- ACTIVITY -
Every line of the records that holds the word "down" should be copied.

- DATASET -
=== Section Start ===

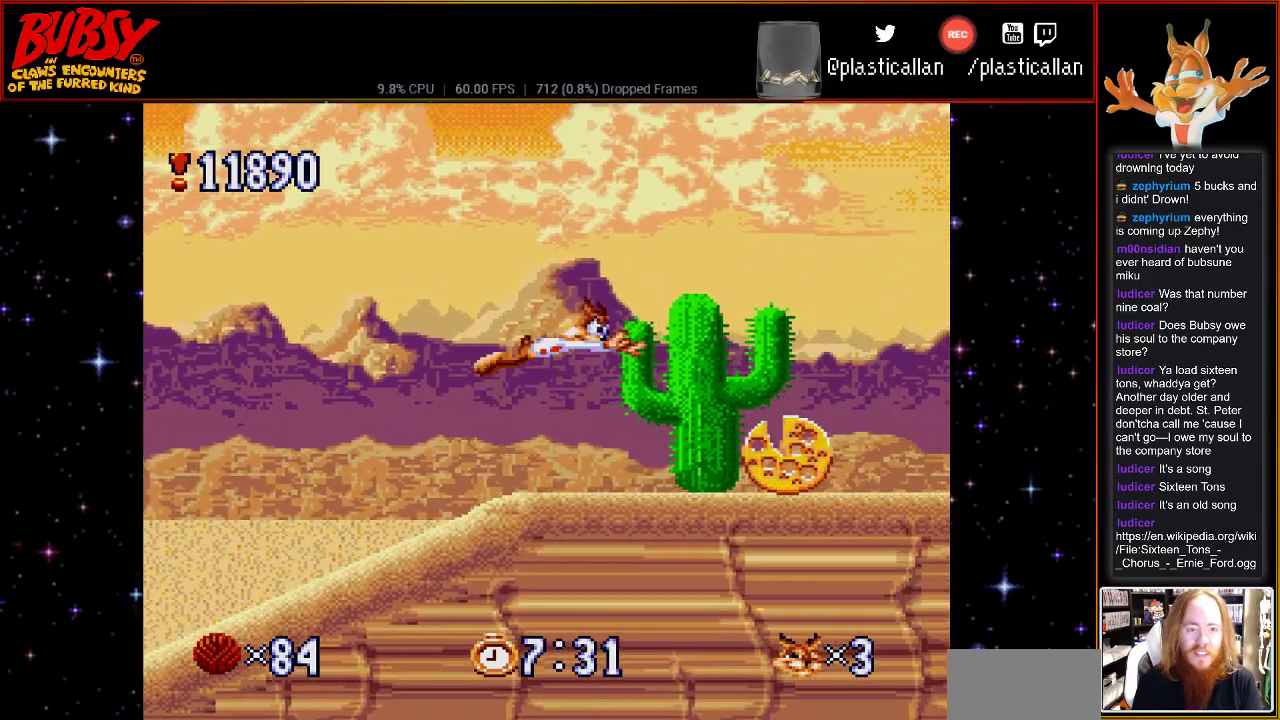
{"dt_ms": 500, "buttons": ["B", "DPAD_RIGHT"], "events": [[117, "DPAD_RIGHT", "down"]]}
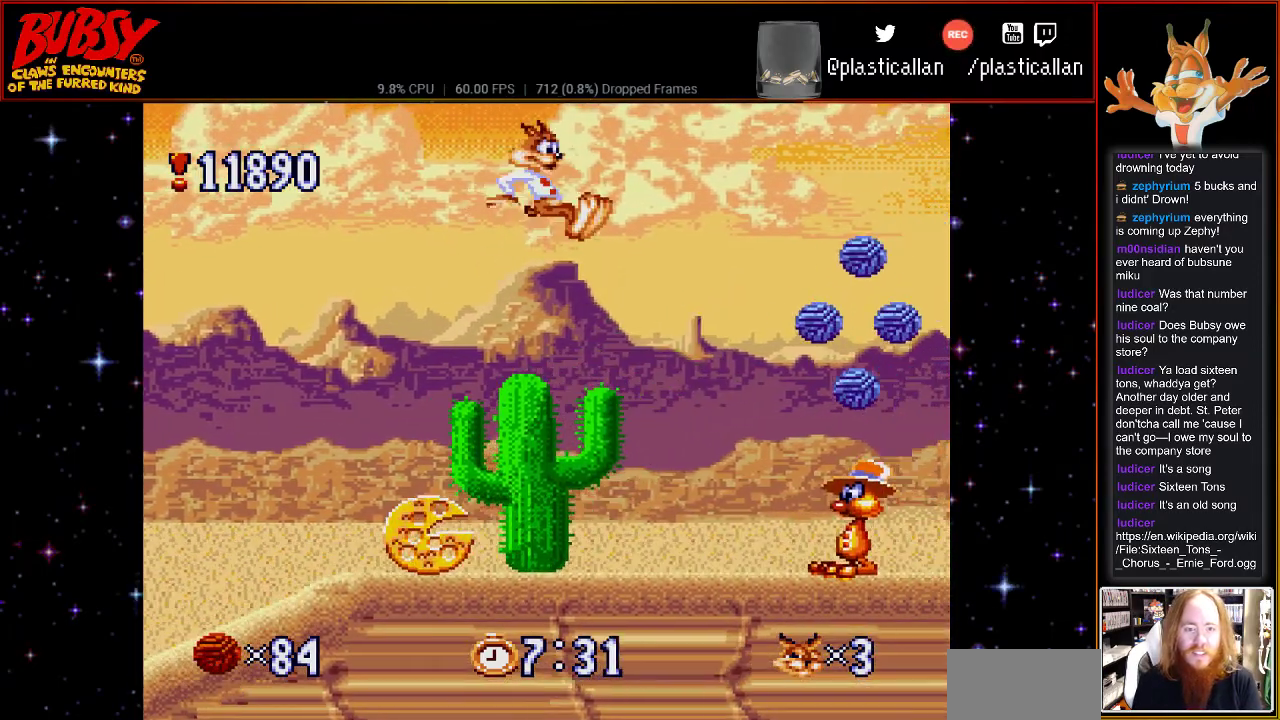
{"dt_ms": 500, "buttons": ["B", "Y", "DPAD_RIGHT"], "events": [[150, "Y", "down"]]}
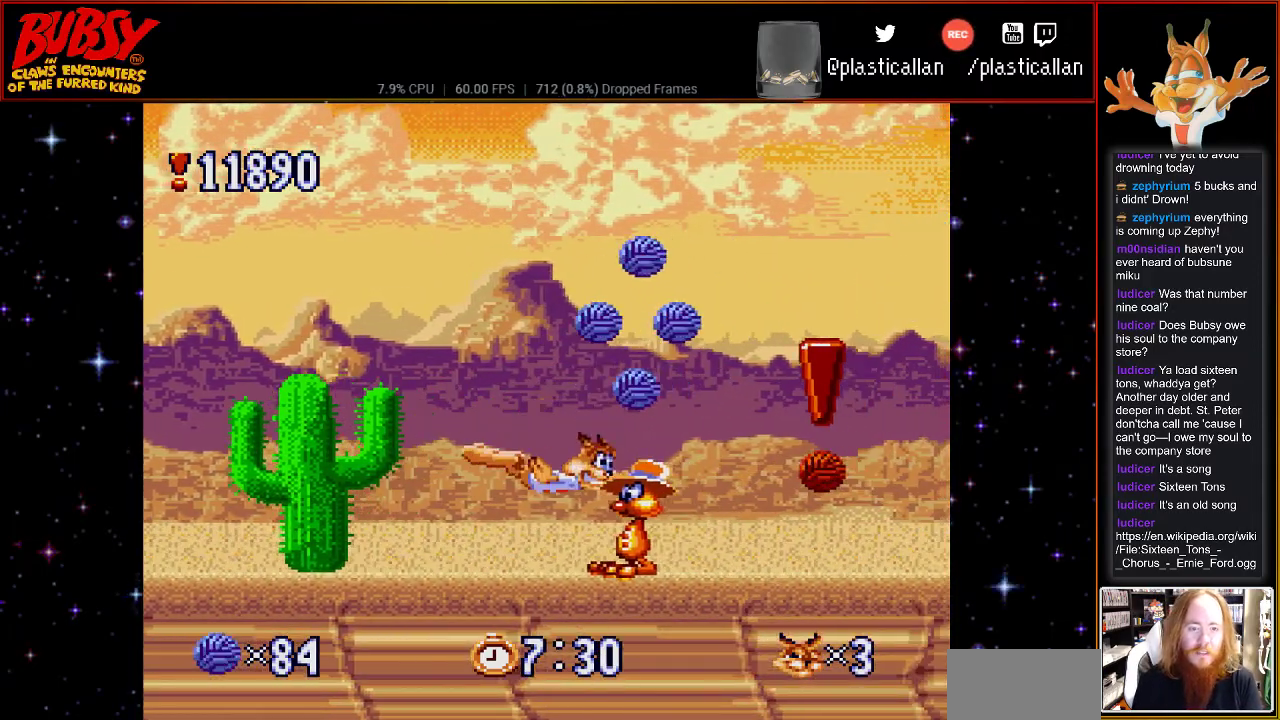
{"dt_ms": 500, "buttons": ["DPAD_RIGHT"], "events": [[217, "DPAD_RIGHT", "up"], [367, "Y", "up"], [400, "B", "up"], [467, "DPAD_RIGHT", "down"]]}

=== Section End ===
=== Section Start ===

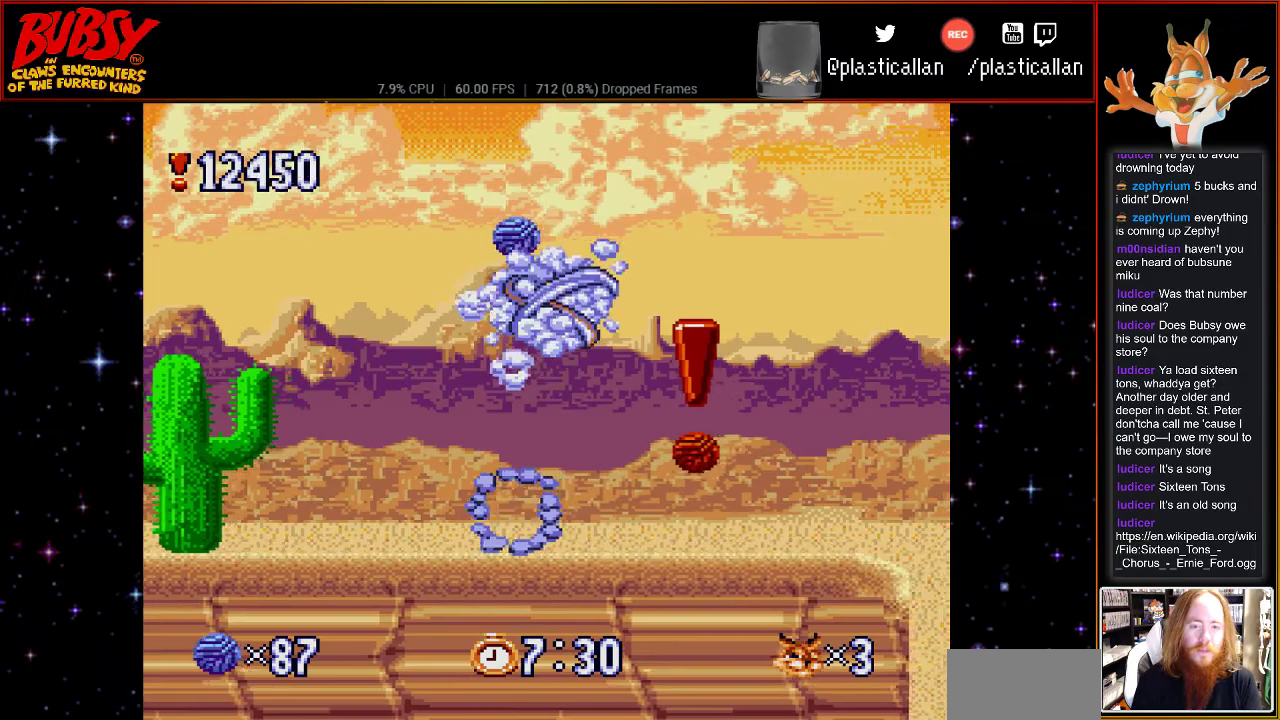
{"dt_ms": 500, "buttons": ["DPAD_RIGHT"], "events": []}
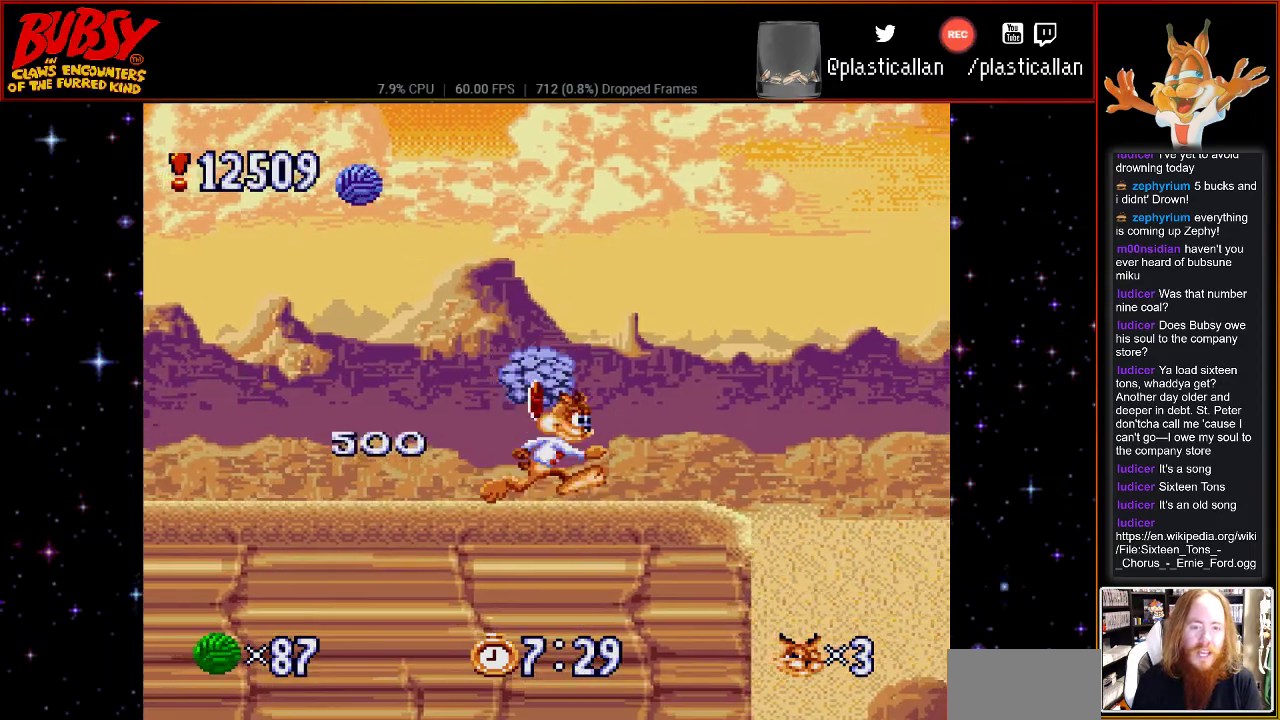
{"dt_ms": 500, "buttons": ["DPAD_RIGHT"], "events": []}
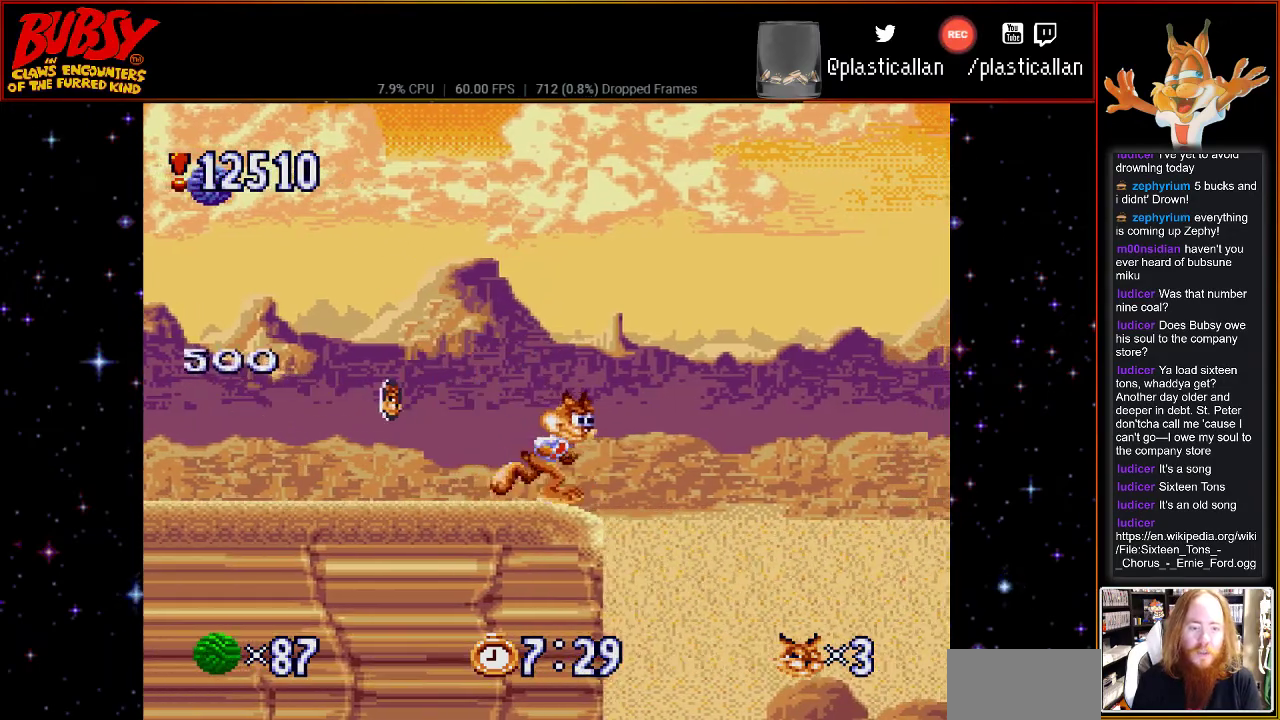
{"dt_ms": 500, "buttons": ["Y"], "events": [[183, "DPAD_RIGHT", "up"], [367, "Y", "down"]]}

=== Section End ===

- RESULT -
{"dt_ms": 500, "buttons": ["B", "DPAD_RIGHT"], "events": [[117, "DPAD_RIGHT", "down"]]}
{"dt_ms": 500, "buttons": ["B", "Y", "DPAD_RIGHT"], "events": [[150, "Y", "down"]]}
{"dt_ms": 500, "buttons": ["DPAD_RIGHT"], "events": [[217, "DPAD_RIGHT", "up"], [367, "Y", "up"], [400, "B", "up"], [467, "DPAD_RIGHT", "down"]]}
{"dt_ms": 500, "buttons": ["Y"], "events": [[183, "DPAD_RIGHT", "up"], [367, "Y", "down"]]}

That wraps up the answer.